Paginafragment:
Rossi heeft na zijn kortstondige Formule 1 carrière al op een superspeedway (Indy), een klassiek wegcircuit (Watkins Glen) en nu op een stratencircuit (Long Beach) gewonnen en toont daarmee zijn veelzijdigheid aan, de veelzijdigheid die je nodig hebt om een Indycar titel te behalen.
En het is nog vroeg in het jaar maar de inhaalactie van het jaar is volgens mij al gemaakt. En het was weer Sebastian Bourdais die in het middelpunt stond. Ook iemand die een paar jaar van zijn carrière verspeelde met achteraan rijden in de Formule 1. De Fransman haalde in een beweging Spencer Pigot en Dixon in en pakte als bonus Mattheus Leist erbij.
En geheel in stijl werd de inhaalactie met een straf beloond en moest Bourdais zijn gewonnen positie weer inleveren aan Dixon, om deze prompt binnen een paar bochten alsnog terug te pakken. En vervolgens kreeg de Fransman af te rekenen met allerlei pech waardoor hij tegen het eind van de rit aan het racen was tegen idioten, aldus Bourdais.

Takenoverzicht:
1 – Op welke drie circuits heeft Rossi volgens het fragment over de Indycar-races na zijn Formule 1-carrière gewonnen?
2 – Pak het fragment over de Indycar-races na de laatste zin weer op en zet het verhaal voort.

(Opgeslagen gegevensitems)
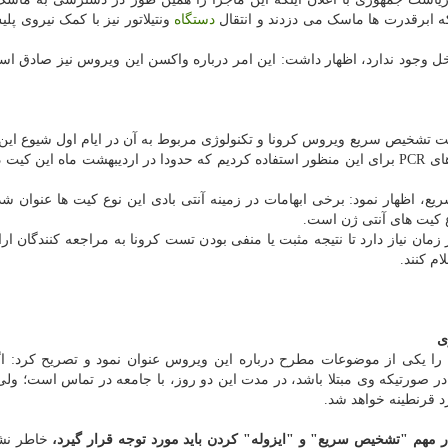
که ابرقدرت ها ماسک می دزدند و انتقال
دستگاه
ونتیلاتور نیز با کمک نیروی پل
 داخل وجود ندارد، اظهار داشت: این امر درباره واکسن این ویروس نیز صادق است
ه کیت تشخیص سریع ویروس کرونا و تکنولوژی مربوط به آن در ایام اول شیوع ای
در کشور موجود نبود، اضافه کرد: بدین جهت ابتدا از کیت های PCR برای این منظور استفاده کردیم که حدودا در اردیبهشت ماه ا
ع، اظهار نمود: برخی ابهامات در زمینه آنتی بادی این نوع کیت ها عنوان شد
ع کیت های آنتی ژن است.
 توضیح داد: در تست PCR یک تا دو روز زمان نیاز دارد تا نتیجه مثبت یا منفی بودن تست کرونا به مراجعه کنندگان
ال را یکی از موضوعات مطرح درباره این ویروس عنوان نمود و تصریح کرد: اگ
د قرنطینه خواهد شد.
ر مهم "تشخیص سریع" و "ایزوله" کردن باید مورد توجه قرار گیرد،
خاطر نش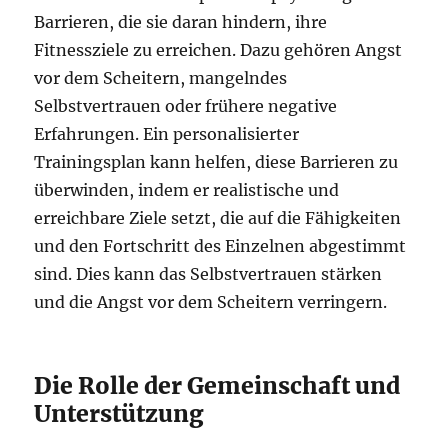
Barrieren, die sie daran hindern, ihre
Fitnessziele zu erreichen. Dazu gehören Angst
vor dem Scheitern, mangelndes
Selbstvertrauen oder frühere negative
Erfahrungen. Ein personalisierter
Trainingsplan kann helfen, diese Barrieren zu
überwinden, indem er realistische und
erreichbare Ziele setzt, die auf die Fähigkeiten
und den Fortschritt des Einzelnen abgestimmt
sind. Dies kann das Selbstvertrauen stärken
und die Angst vor dem Scheitern verringern.
Die Rolle der Gemeinschaft und
Unterstützung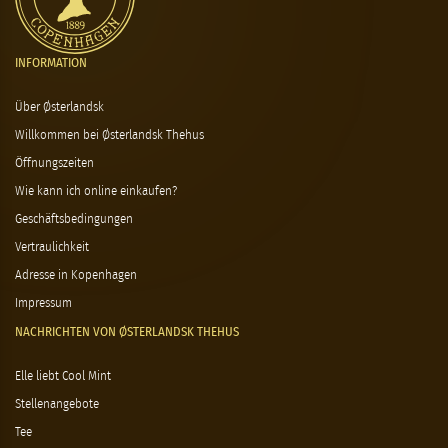
INFORMATION
Über Østerlandsk
Willkommen bei Østerlandsk Thehus
Öffnungszeiten
Wie kann ich online einkaufen?
Geschäftsbedingungen
Vertraulichkeit
Adresse in Kopenhagen
Impressum
NACHRICHTEN VON ØSTERLANDSK THEHUS
Elle liebt Cool Mint
Stellenangebote
Tee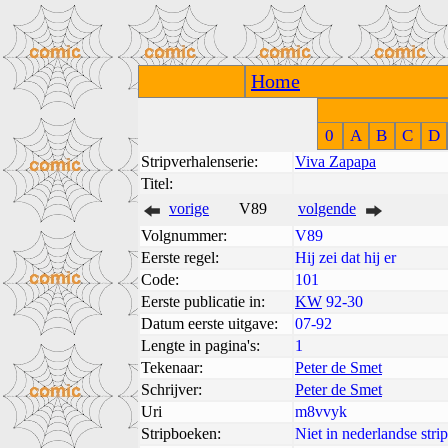
Home
0
A
B
C
D
Stripverhalenserie:
Viva Zapapa
Titel:
vorige
V89
volgende
Volgnummer:
V89
Eerste regel:
Hij zei dat hij er
Code:
101
Eerste publicatie in:
KW
92-30
Datum eerste uitgave:
07-92
Lengte in pagina's:
1
Tekenaar:
Peter de Smet
Schrijver:
Peter de Smet
Uri
m8vvyk
Stripboeken:
Niet in nederlandse str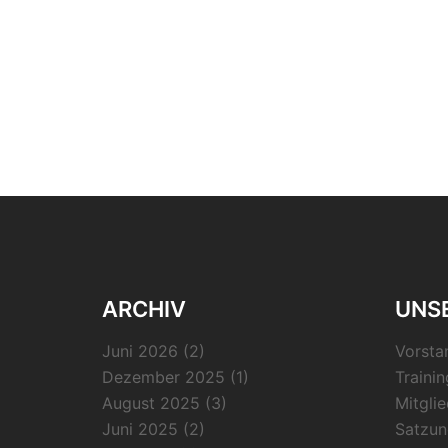
ARCHIV
UNSE
Juni 2026
(2)
Vorsta
Dezember 2025
(1)
Trainin
August 2025
(3)
Mitgli
Juni 2025
(2)
Satzun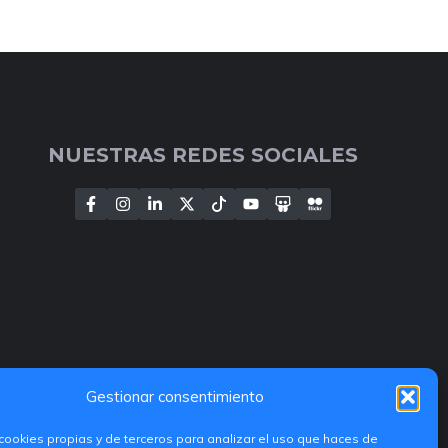
NUESTRAS REDES SOCIALES
Gestionar consentimiento
cookies propias y de terceros para analizar el uso que haces de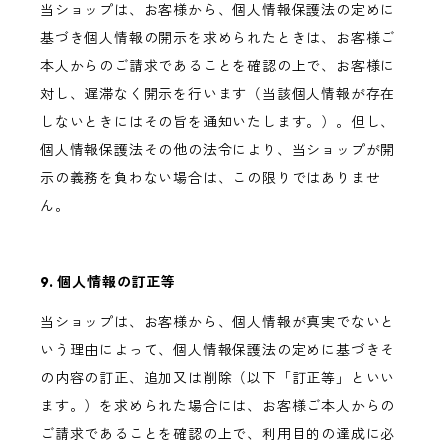
当ショップは、お客様から、個人情報保護法の定めに
基づき個人情報の開示を求められたときは、お客様ご
本人からのご請求であることを確認の上で、お客様に
対し、遅滞なく開示を行います（当該個人情報が存在
しないときにはその旨を通知いたします。）。但し、
個人情報保護法その他の法令により、当ショップが開
示の義務を負わない場合は、この限りではありませ
ん。
9. 個人情報の訂正等
当ショップは、お客様から、個人情報が真実でないと
いう理由によって、個人情報保護法の定めに基づきそ
の内容の訂正、追加又は削除（以下「訂正等」といい
ます。）を求められた場合には、お客様ご本人からの
ご請求であることを確認の上で、利用目的の達成に必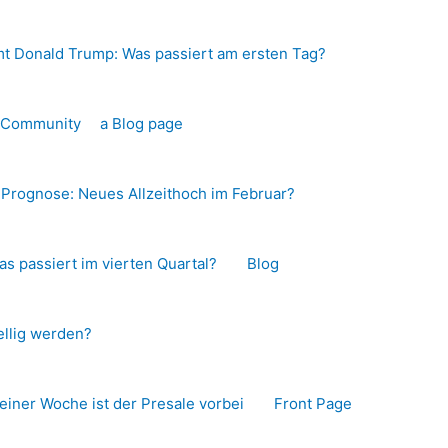
t Donald Trump: Was passiert am ersten Tag?
o-Community
a Blog page
s Prognose: Neues Allzeithoch im Februar?
as passiert im vierten Quartal?
Blog
llig werden?
 einer Woche ist der Presale vorbei
Front Page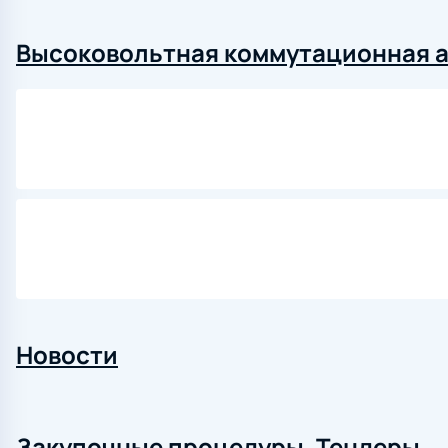
Высоковольтная коммутационная 
Новости
Закупочные процедуры. Тендеры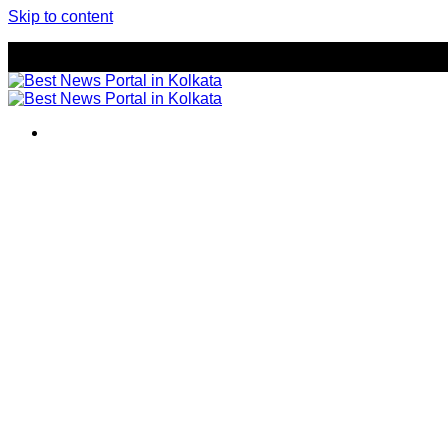
Skip to content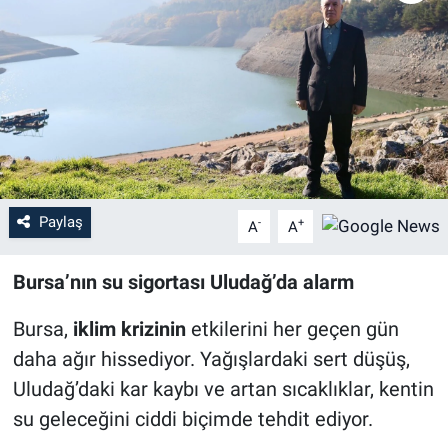
Sağlık
Eğitim
Ekonomi
Dünya
Paylaş
-
+
A
A
Teknoloji
Bursa’nın su sigortası Uludağ’da alarm
Magazin
Bursa,
iklim krizinin
etkilerini her geçen gün
Siyaset
daha ağır hissediyor. Yağışlardaki sert düşüş,
Uludağ’daki kar kaybı ve artan sıcaklıklar, kentin
Yaşam
su geleceğini ciddi biçimde tehdit ediyor.
Spor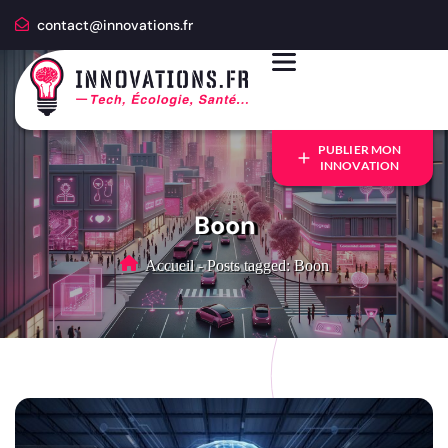
contact@innovations.fr
PUBLIER MON
INNOVATION
Boon
Accueil
-
Posts tagged: Boon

Verwachte antwoorden:
1 – Op Indy, Watkins Glen en Long Beach.

2 –
Nog even terug naar vorige week, naar de Phoenix 200, eigenlijk de Phoenix 250 en officieel de Grand Prix van Phoenix presented by blablabla, waar de Fransman in nood opgestart werd door het team van Robert Wickens. Per mail stelde ik er een vraag over aan Robin Miller, topjournalist voor Indycar, onofficiële know-it-all voor Indycar en vooral Indycarfan, vertelde erbij hoe geweldig ik het vond en maakte de vergelijking met de gangbare praktijk in de Formule 1.
Als antwoord kreeg ik: “didn’t see that but it wouldn’t surprise me. teams help each other out all the time over here” Oftewel, niets om over verbaasd te zijn, dat gaat hier altijd zo.

Maar ik blijf het geweldig vinden.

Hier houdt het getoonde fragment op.